◆ **Activity**
From the first line of the records down to the one that holds "compromise on the style, they are as good", transcribe each line exactly and add nothing.

====================

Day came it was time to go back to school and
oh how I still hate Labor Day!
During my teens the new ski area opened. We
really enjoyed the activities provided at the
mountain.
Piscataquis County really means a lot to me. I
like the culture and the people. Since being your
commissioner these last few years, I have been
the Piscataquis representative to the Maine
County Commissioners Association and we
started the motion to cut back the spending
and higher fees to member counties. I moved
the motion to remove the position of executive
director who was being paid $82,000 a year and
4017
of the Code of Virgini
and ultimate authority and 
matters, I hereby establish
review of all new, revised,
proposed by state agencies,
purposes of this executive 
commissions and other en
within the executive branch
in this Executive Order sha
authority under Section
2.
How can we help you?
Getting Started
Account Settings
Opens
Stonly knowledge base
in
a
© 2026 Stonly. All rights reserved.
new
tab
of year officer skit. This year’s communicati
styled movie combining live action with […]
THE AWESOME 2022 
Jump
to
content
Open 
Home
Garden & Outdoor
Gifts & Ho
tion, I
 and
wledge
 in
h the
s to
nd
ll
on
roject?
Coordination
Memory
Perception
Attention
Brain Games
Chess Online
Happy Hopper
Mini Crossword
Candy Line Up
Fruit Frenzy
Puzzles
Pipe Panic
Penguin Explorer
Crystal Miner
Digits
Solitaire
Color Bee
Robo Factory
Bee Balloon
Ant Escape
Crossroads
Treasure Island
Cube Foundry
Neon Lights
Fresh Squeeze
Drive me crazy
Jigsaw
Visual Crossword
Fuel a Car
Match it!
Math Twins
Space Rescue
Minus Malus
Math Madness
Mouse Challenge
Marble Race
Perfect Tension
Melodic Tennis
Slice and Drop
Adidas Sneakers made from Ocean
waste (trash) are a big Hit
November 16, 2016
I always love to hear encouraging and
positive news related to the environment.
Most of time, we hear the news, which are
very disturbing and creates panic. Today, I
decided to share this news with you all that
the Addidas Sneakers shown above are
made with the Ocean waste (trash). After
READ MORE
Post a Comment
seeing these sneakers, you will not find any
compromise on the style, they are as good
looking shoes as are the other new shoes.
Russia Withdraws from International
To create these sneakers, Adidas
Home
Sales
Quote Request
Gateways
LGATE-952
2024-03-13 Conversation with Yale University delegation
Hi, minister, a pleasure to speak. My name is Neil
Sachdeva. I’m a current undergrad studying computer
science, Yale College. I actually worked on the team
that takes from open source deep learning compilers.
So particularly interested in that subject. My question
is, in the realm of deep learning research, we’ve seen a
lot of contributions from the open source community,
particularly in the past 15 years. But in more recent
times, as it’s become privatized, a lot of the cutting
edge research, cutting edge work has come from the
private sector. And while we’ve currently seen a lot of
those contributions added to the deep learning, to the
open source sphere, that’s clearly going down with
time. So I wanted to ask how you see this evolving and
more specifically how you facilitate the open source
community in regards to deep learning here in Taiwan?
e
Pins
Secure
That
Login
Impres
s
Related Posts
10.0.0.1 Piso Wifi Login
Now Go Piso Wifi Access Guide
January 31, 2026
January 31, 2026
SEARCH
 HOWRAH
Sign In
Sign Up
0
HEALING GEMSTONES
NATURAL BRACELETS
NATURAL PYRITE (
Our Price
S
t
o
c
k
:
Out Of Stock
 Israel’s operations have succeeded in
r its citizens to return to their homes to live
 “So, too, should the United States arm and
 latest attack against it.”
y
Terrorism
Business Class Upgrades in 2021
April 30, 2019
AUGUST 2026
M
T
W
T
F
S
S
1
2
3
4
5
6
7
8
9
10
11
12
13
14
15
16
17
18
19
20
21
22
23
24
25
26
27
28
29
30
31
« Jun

====================

◆ **Answer to this exercise**
Day came it was time to go back to school and
oh how I still hate Labor Day!
During my teens the new ski area opened. We
really enjoyed the activities provided at the
mountain.
Piscataquis County really means a lot to me. I
like the culture and the people. Since being your
commissioner these last few years, I have been
the Piscataquis representative to the Maine
County Commissioners Association and we
started the motion to cut back the spending
and higher fees to member counties. I moved
the motion to remove the position of executive
director who was being paid $82,000 a year and
4017
of the Code of Virgini
and ultimate authority and 
matters, I hereby establish
review of all new, revised,
proposed by state agencies,
purposes of this executive 
commissions and other en
within the executive branch
in this Executive Order sha
authority under Section
2.
How can we help you?
Getting Started
Account Settings
Opens
Stonly knowledge base
in
a
© 2026 Stonly. All rights reserved.
new
tab
of year officer skit. This year’s communicati
styled movie combining live action with […]
THE AWESOME 2022 
Jump
to
content
Open 
Home
Garden & Outdoor
Gifts & Ho
tion, I
 and
wledge
 in
h the
s to
nd
ll
on
roject?
Coordination
Memory
Perception
Attention
Brain Games
Chess Online
Happy Hopper
Mini Crossword
Candy Line Up
Fruit Frenzy
Puzzles
Pipe Panic
Penguin Explorer
Crystal Miner
Digits
Solitaire
Color Bee
Robo Factory
Bee Balloon
Ant Escape
Crossroads
Treasure Island
Cube Foundry
Neon Lights
Fresh Squeeze
Drive me crazy
Jigsaw
Visual Crossword
Fuel a Car
Match it!
Math Twins
Space Rescue
Minus Malus
Math Madness
Mouse Challenge
Marble Race
Perfect Tension
Melodic Tennis
Slice and Drop
Adidas Sneakers made from Ocean
waste (trash) are a big Hit
November 16, 2016
I always love to hear encouraging and
positive news related to the environment.
Most of time, we hear the news, which are
very disturbing and creates panic. Today, I
decided to share this news with you all that
the Addidas Sneakers shown above are
made with the Ocean waste (trash). After
READ MORE
Post a Comment
seeing these sneakers, you will not find any
compromise on the style, they are as good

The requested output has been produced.